NY生活が終わりました。
たった4ヶ月間でしたが、一瞬も休むことなく動く街や人や目の前に迫る状況や、
それに反応する自分の気持ちひとつひとつを受け止めて、噛み砕いて、消化することに忙しく、私にとってはあっという間でありながらもとても長く感じるという不思議な日々でした。
外から見れば、私はきっと何も変わっていません。
英語力も劇的に伸びたわけではないし、
事前にあれもしようこれもしようと計画していたことの半分もこなせなかった私は、
きっとみなさんから見ればただ4ヶ月間ぶらぶらしていただけのひとです。
実際、働きざかりの自分の年齢でこんなことしてていいのかと思うこともたくさんありました。
本来、こんな経験はもっと早い段階、たとえば学生のときとか、少なくても20代前半で済ませておくべきことなんじゃなかったのかと。
それでも。
それでもです。
やっぱり私は「たくさん学んだし、たくさん考えて、それは自分の糧になった」と言いたい。
人はそれはもう驚くほど違うということ。
それでもみんな、家族や友人とブランチをしてるときの楽しそうな笑顔やクリスマスイブの教会で子供たちの劇を見守るときのしあわせそうな笑顔は一緒だった。
自分はまだ乗り越えてないことがたくさんあるんだということ。
日本ではただ自分の日常が固定化されてきて、何となく色んなことをうまくこなせる気になっていただけだった。
私たちは全然自由なんかじゃないということ。
誰か―国や、社会や、慣習―につくられたたくさんの規制のなかで暮らしていて、それに気付くことすらなく日々を過ごしているだけなのだということ。ときには自らすすんでその規制のなかにさらに小さな囲いをして生きているのだということ。
そしてそれでも、私たちは自分たちが思っている以上には自由なんだということ。
実際、年齢や結婚してることなどから何となく無理だと思っていた一人での海外滞在も別にできないことではなかったし、これまでの自分の想像の範囲を超えた生活をしているひとたち、例えば命がけで国境を越えてきたという人、NYが好きで好きで、インターンを探してこちらに来たという人、そんな人たちにたくさん出逢って、私のスコトーマもたくさんはずれた。
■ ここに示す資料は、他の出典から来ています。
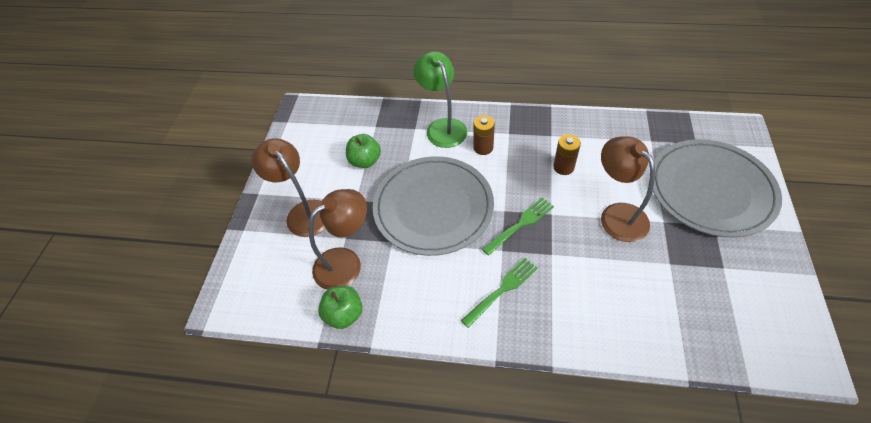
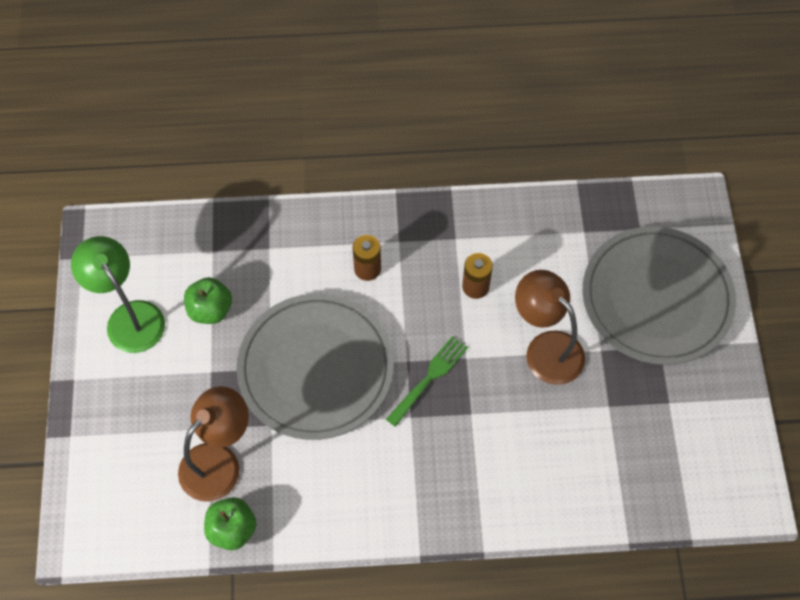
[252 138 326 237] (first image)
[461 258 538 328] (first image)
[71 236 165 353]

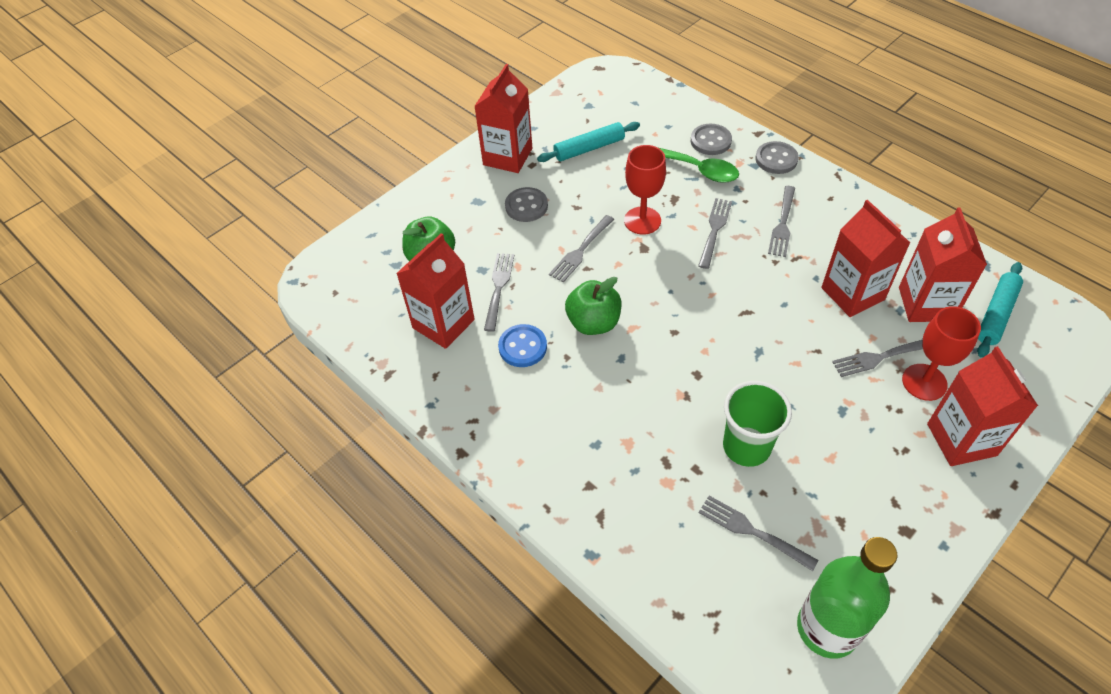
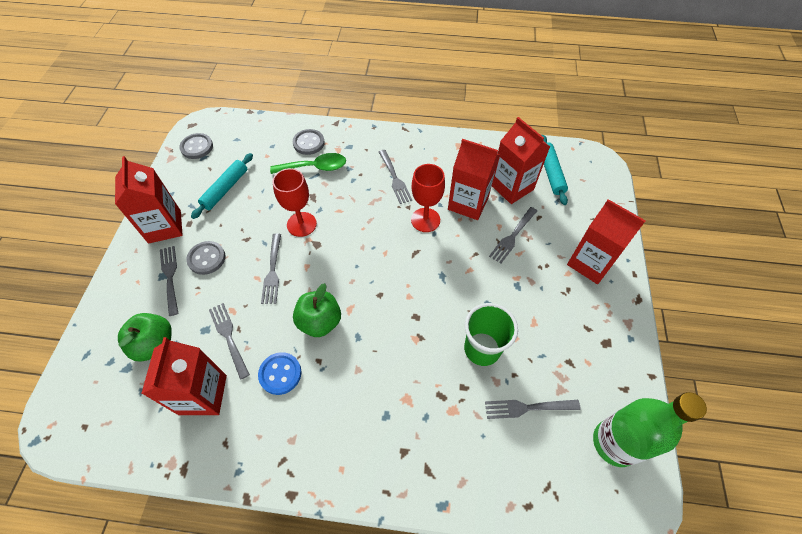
[160 246 178 316]
[179 133 213 159]
[411 164 445 232]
どうして私たちは小さな囲いをつくってそのなかに自分を閉じ込めてしまうんだろう。
したいことがあるなら、すればいい。
会いたい人がいるなら、会いに行けばいい。
続けることが苦しいなら、やめてしまえばいい。
それで起こることすべてはもちろん自分の責任だけど、でも全部、できないことじゃない。それくらいの自由を私たちは持っている。
NYで生活してみて思ったいちばんのことは、それ。
私たちは全然自由じゃない世界に生きてる、けど、それでも自分たちが思っている以上にはとても自由なのだということ。